Pompeo also discussed the proposed summit between Kim and U.S. President Donald Trump, reiterating the administration's goal of the complete, verifiable and irreversible denuclearization of the North Korean regime.
"The purpose of the meeting is to address this nuclear threat to the United States," he said.
As director of the Central Intelligence Agency, Pompeo is thought to have played a key role in backroom talks with the North. The cabinet nominee said in remarks released Wednesday that he will continue diplomatic efforts with Pyongyang, including in preparation for the summit.

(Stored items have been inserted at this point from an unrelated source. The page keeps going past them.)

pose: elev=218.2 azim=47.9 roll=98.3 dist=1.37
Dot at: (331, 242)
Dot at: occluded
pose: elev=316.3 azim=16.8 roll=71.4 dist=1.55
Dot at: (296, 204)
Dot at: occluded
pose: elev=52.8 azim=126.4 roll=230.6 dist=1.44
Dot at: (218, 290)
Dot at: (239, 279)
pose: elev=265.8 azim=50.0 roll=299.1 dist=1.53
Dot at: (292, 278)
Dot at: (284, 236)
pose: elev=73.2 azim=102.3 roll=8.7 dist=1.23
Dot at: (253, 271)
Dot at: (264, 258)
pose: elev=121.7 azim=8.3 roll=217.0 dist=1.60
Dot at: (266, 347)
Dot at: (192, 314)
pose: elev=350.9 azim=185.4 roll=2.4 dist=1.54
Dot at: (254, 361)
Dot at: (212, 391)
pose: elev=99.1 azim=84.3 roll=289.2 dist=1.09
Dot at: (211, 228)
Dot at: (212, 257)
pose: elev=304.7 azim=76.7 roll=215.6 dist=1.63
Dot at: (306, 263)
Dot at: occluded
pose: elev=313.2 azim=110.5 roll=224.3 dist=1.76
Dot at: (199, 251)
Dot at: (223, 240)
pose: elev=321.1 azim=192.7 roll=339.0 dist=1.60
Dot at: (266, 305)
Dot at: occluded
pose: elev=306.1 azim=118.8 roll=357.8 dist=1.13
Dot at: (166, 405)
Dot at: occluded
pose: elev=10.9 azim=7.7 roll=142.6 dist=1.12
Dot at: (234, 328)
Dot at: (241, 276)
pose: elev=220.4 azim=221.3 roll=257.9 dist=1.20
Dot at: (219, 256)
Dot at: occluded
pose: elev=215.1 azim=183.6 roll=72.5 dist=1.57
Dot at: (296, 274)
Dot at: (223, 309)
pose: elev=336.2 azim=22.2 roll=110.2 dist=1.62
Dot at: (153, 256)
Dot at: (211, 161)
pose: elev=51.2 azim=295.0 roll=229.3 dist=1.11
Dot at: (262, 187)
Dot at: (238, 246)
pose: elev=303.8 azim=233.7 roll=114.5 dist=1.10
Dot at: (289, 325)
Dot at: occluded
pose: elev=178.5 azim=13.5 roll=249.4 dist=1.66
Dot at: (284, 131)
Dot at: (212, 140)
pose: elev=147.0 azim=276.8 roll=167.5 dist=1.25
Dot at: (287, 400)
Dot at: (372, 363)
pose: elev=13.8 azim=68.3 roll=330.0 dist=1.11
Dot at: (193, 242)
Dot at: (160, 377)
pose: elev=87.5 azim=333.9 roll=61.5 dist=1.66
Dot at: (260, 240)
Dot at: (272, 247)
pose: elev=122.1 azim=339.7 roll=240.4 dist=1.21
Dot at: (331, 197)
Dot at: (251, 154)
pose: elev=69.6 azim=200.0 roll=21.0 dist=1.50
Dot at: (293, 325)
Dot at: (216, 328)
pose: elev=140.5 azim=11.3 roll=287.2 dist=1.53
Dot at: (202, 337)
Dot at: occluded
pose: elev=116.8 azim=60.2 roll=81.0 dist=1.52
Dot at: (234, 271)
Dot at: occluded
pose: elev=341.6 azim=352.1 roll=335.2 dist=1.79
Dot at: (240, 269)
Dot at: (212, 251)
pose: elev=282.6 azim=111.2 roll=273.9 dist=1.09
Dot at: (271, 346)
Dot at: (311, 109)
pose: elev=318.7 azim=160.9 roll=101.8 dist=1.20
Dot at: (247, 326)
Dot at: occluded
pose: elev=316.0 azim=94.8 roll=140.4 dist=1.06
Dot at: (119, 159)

"I have read the CIA histories of previous negotiations with the North Koreans, and am confident that we will not repeat the mistakes of the past," Pompeo said in the earlier statement. "President Trump isn't one to play games at the negotiating table -- and I won't be either."
Pompeo told senators of the need for a more comprehensive strategy on China.
"China certainly presents a strategic challenge to the United States of America," he said Thursday, citing Beijing's efforts to expand its economic influence in Asia. His statement the previous day cited Chinese provocations "in the South and East China seas, in cyberspace, and even in outer space."
But Chinese cooperation on North Korea is "the No. 1 priority" for the U.S. today, Pompeo said at the hearing.
The nominee also has pledged a tougher response on Russia. "We are arming brave young men and women resisting Russian expansionism in Ukraine and Georgia," he said in the Wednesday statement, adding that the Trump administration "has identified Russia as a danger to our country."
Pompeo warned against the threats posed by Iran against American partners in the region, such as Saudi Arabia and Israel. The nominee said Wednesday he wants to work with U.S. allies this month at ministerial meetings of the Group of Seven and NATO.
Pompeo had served in the Army before being elected to Congress in 2010. He was appointed CIA director in January 2017 under Trump.